How does accretion of planet-forming disks influence stellar abundances?
Citation: Hühn, L.-A.; Bitsch, B.; 2023; A&A 676, A87
Millimeter-sized dust grains experience radial velocities exceeding the gas velocities by orders of magnitude. The viscous evolution of the accretion disk adds disk material onto the central star’s convective envelope, influencing its elemental abundances, [X/H]. At the same time, the envelope mass shrinks as the stellar age increases, amplifying the rate of abundance change. Therefore, the elemental abundances of the star are sensitive to disk processes that alter the composition and timing of disk accretion. We performed numerical 1D log-radial simulations integrating the disk advection-diffusion equation, while accounting for evaporation and condensation of chemical species at the evaporation fronts. They reveal a peak of refractory abundance within the first 2 Myr of $\Delta\mathrm{[X/H]}\sim 5\times 10^{-2}$ if grain growth is significant, but subsequent accretion diminishes previous refractory abundance increases for long-lived disks. Planet formation can reduce the abundance of dust species whose evaporation fronts lie within the planet’s orbit by preventing solids from reaching the inner edge once the planet starts opening a gap exerting a pressure bump exterior to its orbit and consequently blocking inward drifting pebbles.

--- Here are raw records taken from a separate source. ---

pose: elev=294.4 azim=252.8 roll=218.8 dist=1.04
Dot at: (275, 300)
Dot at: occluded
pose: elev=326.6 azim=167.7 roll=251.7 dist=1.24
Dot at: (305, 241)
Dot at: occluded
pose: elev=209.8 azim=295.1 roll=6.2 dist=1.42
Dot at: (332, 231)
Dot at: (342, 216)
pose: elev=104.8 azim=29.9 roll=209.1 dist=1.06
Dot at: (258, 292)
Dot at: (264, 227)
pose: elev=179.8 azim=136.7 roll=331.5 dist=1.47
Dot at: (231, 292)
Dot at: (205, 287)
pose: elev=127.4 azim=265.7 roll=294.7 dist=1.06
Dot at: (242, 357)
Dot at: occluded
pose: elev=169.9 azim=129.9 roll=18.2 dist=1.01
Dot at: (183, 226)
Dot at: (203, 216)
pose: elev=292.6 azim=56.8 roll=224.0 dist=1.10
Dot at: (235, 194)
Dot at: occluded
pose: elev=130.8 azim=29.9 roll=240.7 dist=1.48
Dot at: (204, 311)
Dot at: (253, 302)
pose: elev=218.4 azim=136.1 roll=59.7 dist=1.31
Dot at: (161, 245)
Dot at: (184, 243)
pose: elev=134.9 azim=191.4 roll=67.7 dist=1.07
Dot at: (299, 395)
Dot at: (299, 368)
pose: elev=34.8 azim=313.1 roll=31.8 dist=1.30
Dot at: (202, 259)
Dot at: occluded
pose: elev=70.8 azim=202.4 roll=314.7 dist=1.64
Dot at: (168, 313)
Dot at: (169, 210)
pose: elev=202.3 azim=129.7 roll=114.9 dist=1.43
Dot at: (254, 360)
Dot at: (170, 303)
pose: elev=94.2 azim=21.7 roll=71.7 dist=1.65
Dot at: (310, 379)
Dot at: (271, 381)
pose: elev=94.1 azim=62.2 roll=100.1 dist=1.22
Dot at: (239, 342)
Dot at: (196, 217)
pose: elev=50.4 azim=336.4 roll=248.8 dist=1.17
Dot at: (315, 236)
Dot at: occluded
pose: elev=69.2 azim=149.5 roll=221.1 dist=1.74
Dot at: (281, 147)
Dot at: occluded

We expect the accretion of the solar protoplanetary disk with Jupiter present to have changed the Sun’s elemental abundances by ${\sim}10^{-2}$ throughout its lifetime. These considerations were also applied to the HD106515 wide binary system. We find that measurements of $\Delta\mathrm{[X/H]}$ are in reasonable agreement with results from simulations where the observed giant planet around HD106515 A is included and if HD106515B’s disk formed planetesimals more efficiently. Simulations where the planet formed inside the water ice line are more favorable to agree with observations. Even though the general changes in the stellar abundances due to disk accretion are small, they are detectable at current sensitivities, indicating that the methods presented here can be used to constrain the planet formation pathway.